Survey data supports Ellis’ frustration. When asked for the three biggest challenges they face today, respondents’ top answer was the ability to hire and retain the necessary workforce. The second was employee turnover/labor. Tied for third are COVID safety concerns and wage inflation.

Another issue affecting business conditions was brought on by technology and delivery services, says Roy Strasburger, president and CEO of StrasGlobal, a c-store management services company in Temple, Texas.

“In the old days, the definition of convenience was location, location, location, but location does not matter if somebody is ordering something from their sofa,” Strasburger says. “So, we are competing against people across town, who we’ve never competed against. And they’re competing against us.”

This new avenue of competition means, “we need to figure out what our offer is, how to make it, how to be seen, how to be visible, how to provide the customer with what they want and how to do it economically,” he adds, noting fees from standard third-party delivery services eat up almost all a c-store’s profits.

Another new challenge is figuring out how to better leverage one’s loyalty program, which up until very recently meant solely offering promotions and discounts, and luring customers with offers, Strasburger says.
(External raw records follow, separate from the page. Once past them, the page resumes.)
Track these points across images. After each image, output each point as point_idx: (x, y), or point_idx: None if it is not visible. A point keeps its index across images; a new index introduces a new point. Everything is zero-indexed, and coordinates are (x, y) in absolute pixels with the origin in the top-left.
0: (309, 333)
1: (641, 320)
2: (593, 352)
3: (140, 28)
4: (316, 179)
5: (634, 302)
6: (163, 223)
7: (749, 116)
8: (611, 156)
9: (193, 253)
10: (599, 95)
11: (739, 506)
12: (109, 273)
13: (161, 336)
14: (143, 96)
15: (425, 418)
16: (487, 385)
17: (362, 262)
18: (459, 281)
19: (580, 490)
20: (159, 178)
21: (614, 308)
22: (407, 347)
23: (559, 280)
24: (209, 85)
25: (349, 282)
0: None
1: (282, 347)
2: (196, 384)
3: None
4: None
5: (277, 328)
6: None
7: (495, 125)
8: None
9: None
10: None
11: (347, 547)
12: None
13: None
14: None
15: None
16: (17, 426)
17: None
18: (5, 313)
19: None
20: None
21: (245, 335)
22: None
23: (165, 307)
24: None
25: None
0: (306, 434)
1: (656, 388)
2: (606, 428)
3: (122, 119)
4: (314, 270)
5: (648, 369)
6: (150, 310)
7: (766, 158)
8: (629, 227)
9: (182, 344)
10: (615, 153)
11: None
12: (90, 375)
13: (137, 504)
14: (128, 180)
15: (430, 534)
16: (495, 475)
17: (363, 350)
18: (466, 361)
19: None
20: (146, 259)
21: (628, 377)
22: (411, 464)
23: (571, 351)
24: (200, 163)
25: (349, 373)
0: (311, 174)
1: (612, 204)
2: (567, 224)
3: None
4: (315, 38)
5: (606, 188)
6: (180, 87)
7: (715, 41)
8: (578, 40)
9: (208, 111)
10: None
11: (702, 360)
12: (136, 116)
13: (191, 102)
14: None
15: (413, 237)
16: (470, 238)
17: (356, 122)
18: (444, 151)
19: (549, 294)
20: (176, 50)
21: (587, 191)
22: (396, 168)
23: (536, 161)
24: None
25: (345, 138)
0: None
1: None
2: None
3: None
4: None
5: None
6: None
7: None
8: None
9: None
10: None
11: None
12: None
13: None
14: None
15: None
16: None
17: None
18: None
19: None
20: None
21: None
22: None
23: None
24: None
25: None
“What 2020 showed us was a loyalty program is (also) about being able to communicate to your customer and get your story out: Tell them we were open, we had toilet paper, were wearing masks and sanitizing.” Related to this is communicating better with the c-store team “and creating a more robust feedback loop,” he says.

Looking toward 2022, retailers selected curbside pickup (55%) as the top amenity they plan to offer. Drive-thru service (42%) came in second, mobile ordering (39%) third, frictionless transactions (23%) fourth, and delivery (22%) fifth. That’s a significant shift from last year’s survey, where the top five were frictionless transactions (34%), mobile ordering (27%), curbside pickup (20%), drive-thru (13%) and delivery (7%).